Michael grew up in Mobile, Alabama, intent on a stable career in banking. After college he took a job at Wachovia, but in 1999, his college roommate offered him an interesting proposition. He was the second employee at Lycos in Boston, and the nascent Internet search company wanted someone from a finance group.
Michael was intrigued by the Internet, so he and his wife took the opportunity in Boston before being selected to run the Lycos Asian division in Singapore. In his role at Lycos, Michael had to wear all the hats, from marketing and business development to negotiations on strategic partnerships. When Lycos was sold, Michael moved to Athens, where his wife had attended UGA, to raise a family.
Fittingly, they bought a house on the net. The house was smaller in real life than in pictures; it didn’t have an office, so Michael started to go to the Five Points Jittery Joe’s. He drank coffee but didn’t know much about it. He ended up meeting Bob Googe, who was looking for a partner for Joe’s coffee business. Michael was looking for something different, and decided to invest in the company.
A Competitive Landscape
Jittery Joe’s was operated by a small team when Michael got started. He drew from his all-in experience at Lycos and had a hand in all operations — save roasting — from finding new customers to hedging contracts on beans. He learned how people tick while running Lycos in Singapore, and that knowledge served him well at Jittery Joe’s.
Jittery Joe’s is in a competitive market where taste isn’t the only consideration. Dunkin Donuts and McDonald’s are building their focus on coffee sales, and high-end startups like Intelligentsia are gaining traction on the other side of the market. For Michael, staying balanced as they grow is key to Joe’s ongoing success.
We buy the same high-end beans, but we’re more mainstream and accessible. We strive to find interesting ways to distribute and package.
To Michael, staying authentic is Jittery Joe’s number one priority and challenge. As Jittery Joe’s expands, the company has to sustain the dialogue about who they are as a business: “We have a genuine brand. Charlie has been our Roastmaster for 21 years. But our product is a commodity. Sure, we have a good green bean, but a lot of places are selling something of similar quality, so beyond that, it’s all about how we distinguish ourselves.”
Another challenge is visibility. With Jittery Joe’s concentrated local presence, mistakes are easily seen. That’s why Michael envisions a manageable clip of 2-3 store openings a year, and only in places where Jittery Joe’s a great fit. At this pace, the company can focus on the wholesale side of the business, where most of their growth is coming from.

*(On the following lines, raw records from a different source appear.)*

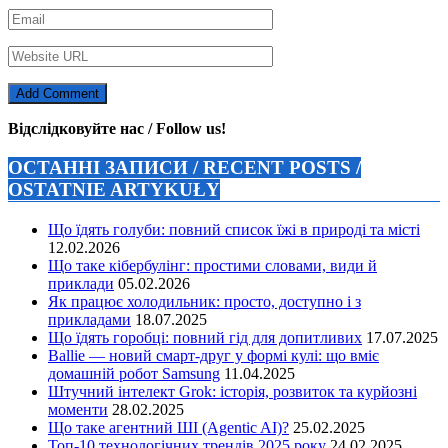
Відслідковуйте нас / Follow us!
ОСТАННІ ЗАПИСИ / RECENT POSTS /
OSTATNIE ARTYKUŁY
Що їдять голуби: повний список їжі в природі та місті
12.02.2026
Що таке кібербулінг: простими словами, види й
приклади
05.02.2026
Як працює холодильник: просто, доступно і з
прикладами
18.07.2025
Що їдять горобці: повний гід для допитливих
17.07.2025
Ballie — новий смарт-друг у формі кулі: що вміє
домашній робот Samsung
11.04.2025
Штучний інтелект Grok: історія, розвиток та курйозні
моменти
28.02.2025
Що таке агентний ШІ (Agentic AI)?
25.02.2025
Топ-10 технологічних трендів 2025 року
24.02.2025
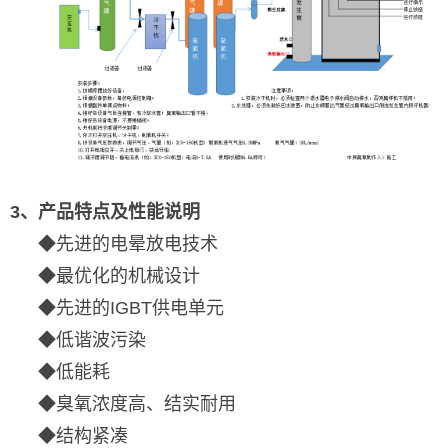
3、产品特点及性能说明
◆先进的电晕放电技术
◆最优化的机械设计
◆先进的IGBT供电单元
◆低谐波污染
◆低能耗
◆臭氧浓度高、结实耐用
◆结构紧凑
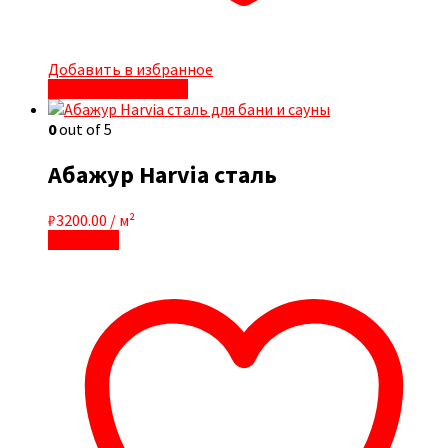
Добавить в избранное
Быстрый просмотр
0
out of 5
Абажур Harvia сталь
₽
3200.00
/ м²
В корзину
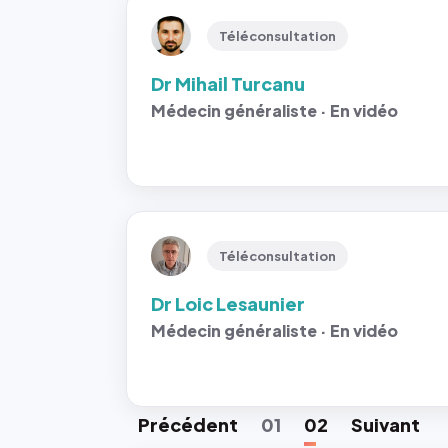
Téléconsultation
Dr Mihail Turcanu
Médecin généraliste · En vidéo
Téléconsultation
Dr Loic Lesaunier
Médecin généraliste · En vidéo
Préc
édent
01
02
Suiv
ant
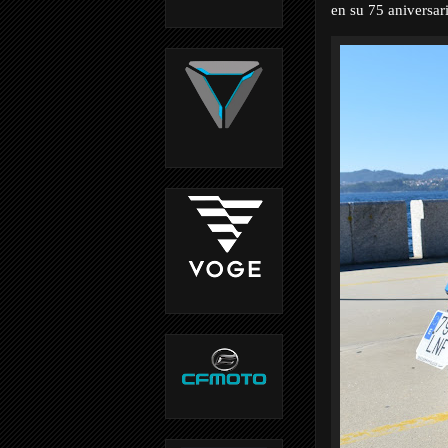
en su 75 aniversar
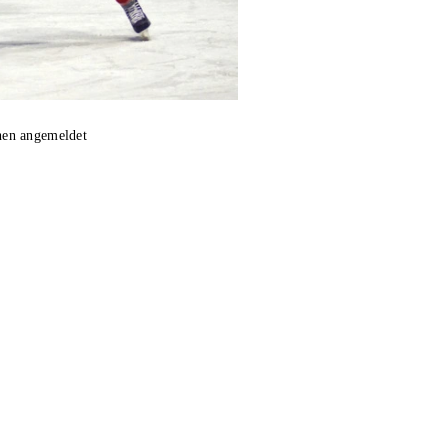
hen angemeldet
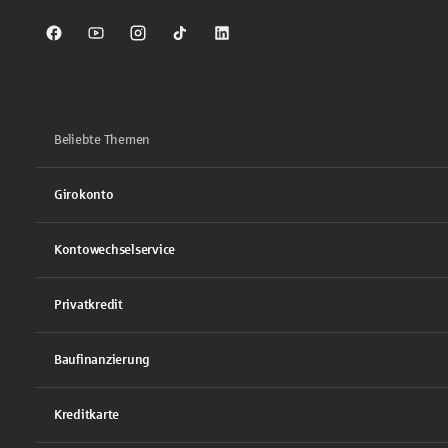
Sparkasse auf Facebook
Sparkasse auf Youtube
Sparkasse auf Instagram
Sparkasse auf TikTok
Sparkasse auf LinkedIn
Beliebte Themen
Girokonto
Kontowechselservice
Privatkredit
Baufinanzierung
Kreditkarte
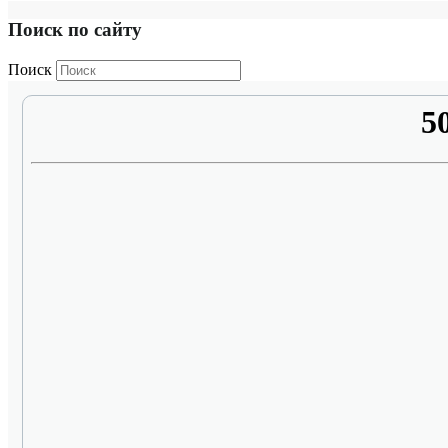
Поиск по сайту
Поиск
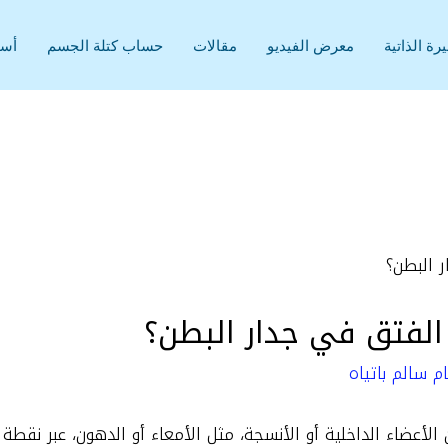
رة الذاتية
معرض الفيديو
مقالات
حساب كتلة الجسم
أسئ
الفتق في جدار البطن؟
م سالم باتياه
من الأعضاء الداخلية أو الأنسجة، مثل الأمعاء أو الدهون، عبر ن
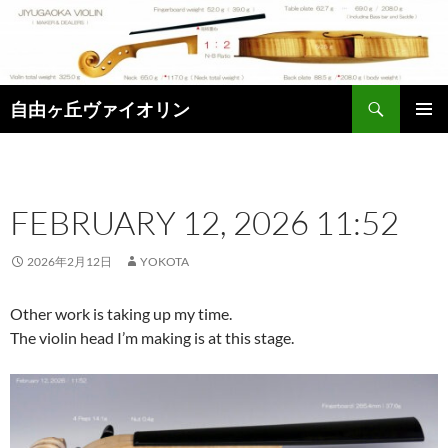
コ
ン
テ
ン
検
ツ
自由ヶ丘ヴァイオリン
索
へ
メインメ
ス
ニュー
キ
ッ
FEBRUARY 12, 2026 11:52
プ
2026年2月12日
YOKOTA
Other work is taking up my time.
The violin head I’m making is at this stage.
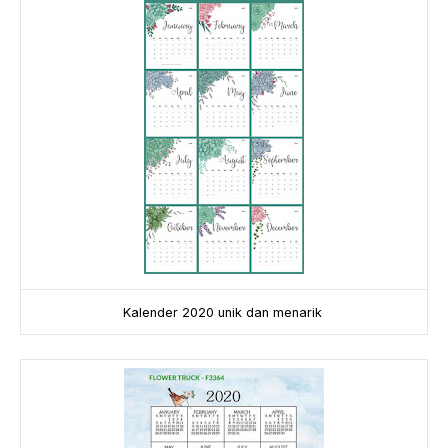
Kalender 2020 unik dan menarik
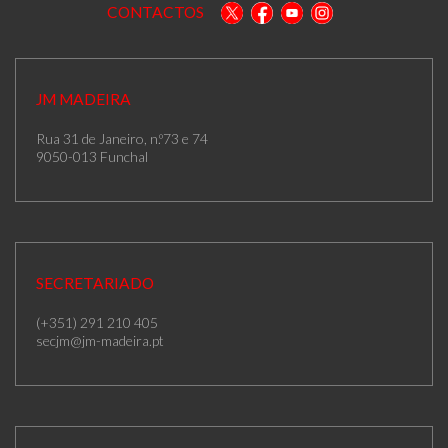
CONTACTOS
JM MADEIRA
Rua 31 de Janeiro, n.º73 e 74
9050-013 Funchal
SECRETARIADO
(+351) 291 210 405
secjm@jm-madeira.pt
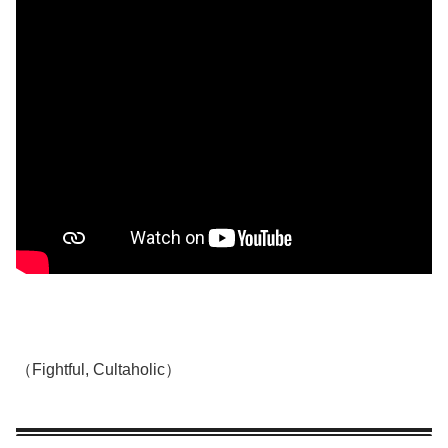
（Fightful, Cultaholic）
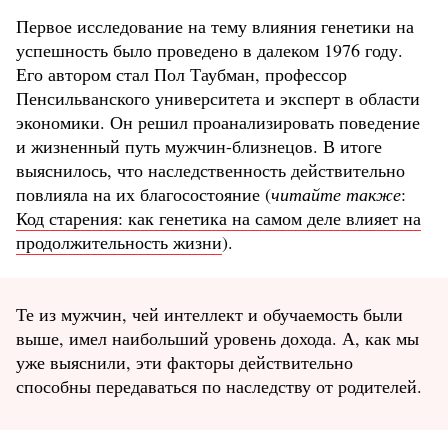
Первое исследование на тему влияния генетики на
успешность было проведено в далеком 1976 году.
Его автором стал Пол Таубман, профессор
Пенсильванского университета и эксперт в области
экономики. Он решил проанализировать поведение
и жизненный путь мужчин-близнецов. В итоге
выяснилось, что наследственность действительно
повлияла на их благосостояние (
читайте также
:
Код старения: как генетика на самом деле влияет на
продолжительность жизни
).
Те из мужчин, чей интеллект и обучаемость были
выше, имел наибольший уровень дохода. А, как мы
уже выяснили, эти факторы действительно
способны передаваться по наследству от родителей.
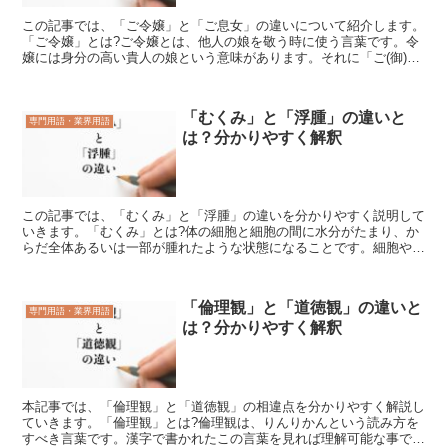
この記事では、「ご令嬢」と「ご息女」の違いについて紹介します。
「ご令嬢」とは?ご令嬢とは、他人の娘を敬う時に使う言葉です。令
嬢には身分の高い貴人の娘という意味があります。それに「ご(御)」
をつけると、さらに丁寧な言い方になります。令嬢に使わ...
「むくみ」と「浮腫」の違いと
専門用語・業界用語
は？分かりやすく解釈
この記事では、「むくみ」と「浮腫」の違いを分かりやすく説明して
いきます。「むくみ」とは?体の細胞と細胞の間に水分がたまり、か
らだ全体あるいは一部が腫れたような状態になることです。細胞や細
胞と細胞の間、血液、リンパ液には水分が含まれています。...
「倫理観」と「道徳観」の違いと
専門用語・業界用語
は？分かりやすく解釈
本記事では、「倫理観」と「道徳観」の相違点を分かりやすく解説し
ていきます。「倫理観」とは?倫理観は、りんりかんという読み方を
すべき言葉です。漢字で書かれたこの言葉を見れば理解可能な事でし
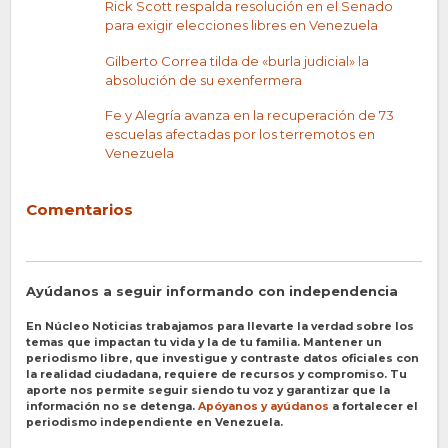
Rick Scott respalda resolución en el Senado
para exigir elecciones libres en Venezuela
Gilberto Correa tilda de «burla judicial» la
absolución de su exenfermera
Fe y Alegría avanza en la recuperación de 73
escuelas afectadas por los terremotos en
Venezuela
Comentarios
Ayúdanos a seguir informando con independencia
En Núcleo Noticias trabajamos para llevarte la verdad sobre los
temas que impactan tu vida y la de tu familia. Mantener un
periodismo libre, que investigue y contraste datos oficiales con
la realidad ciudadana, requiere de recursos y compromiso. Tu
aporte nos permite seguir siendo tu voz y garantizar que la
información no se detenga.
Apóyanos y ayúdanos
a fortalecer el
periodismo independiente en Venezuela.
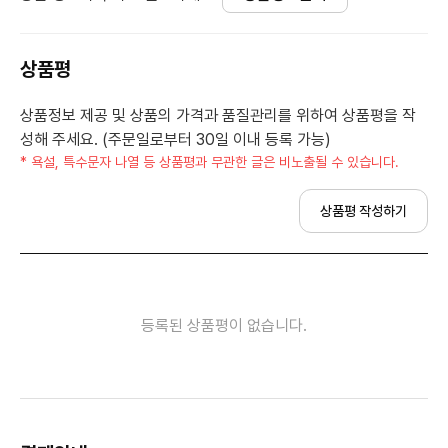
상품평
상품정보 제공 및 상품의 가격과 품질관리를 위하여 상품평을 작
성해 주세요. (주문일로부터 30일 이내 등록 가능)
* 욕설, 특수문자 나열 등 상품평과 무관한 글은 비노출될 수 있습니다.
상품평 작성하기
등록된 상품평이 없습니다.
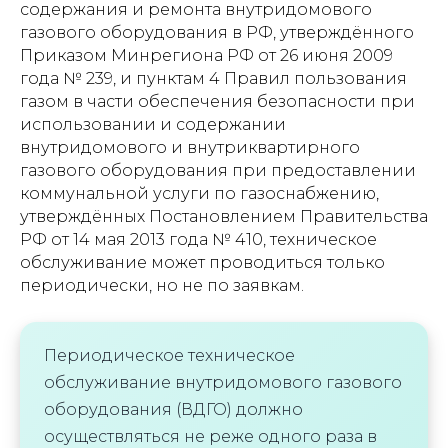
содержания и ремонта внутридомового
газового оборудования в РФ, утверждённого
Приказом Минрегиона РФ от 26 июня 2009
года № 239, и пунктам 4 Правил пользования
газом в части обеспечения безопасности при
использовании и содержании
внутридомового и внутриквартирного
газового оборудования при предоставлении
коммунальной услуги по газоснабжению,
утверждённых Постановлением Правительства
РФ от 14 мая 2013 года № 410, техническое
обслуживание может проводиться только
периодически, но не по заявкам.
Периодическое техническое
обслуживание внутридомового газового
оборудования (ВДГО) должно
осуществляться не реже одного раза в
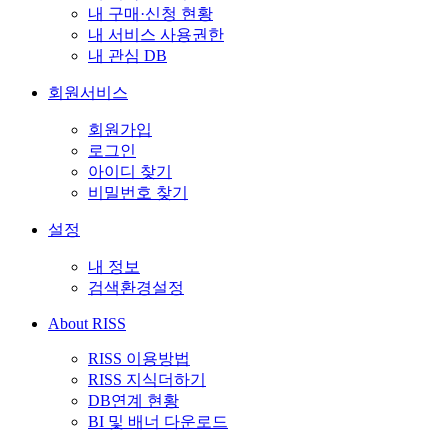
내 구매·신청 현황
내 서비스 사용권한
내 관심 DB
회원서비스
회원가입
로그인
아이디 찾기
비밀번호 찾기
설정
내 정보
검색환경설정
About RISS
RISS 이용방법
RISS 지식더하기
DB연계 현황
BI 및 배너 다운로드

Since Michael and his family settled in Athens, he’s found that he has a lot in common with the people in the community. He’s been on the board for Athens Foundation for Excellence, serves on the board for Interfaith Hospitality Network of Athens, and mentors at Four Athens. He doesn’t consider himself a natural networker, but he credits pursuing shared interests as a way to meet new people. After all, he met his coffee business partner by hanging out at a coffee house.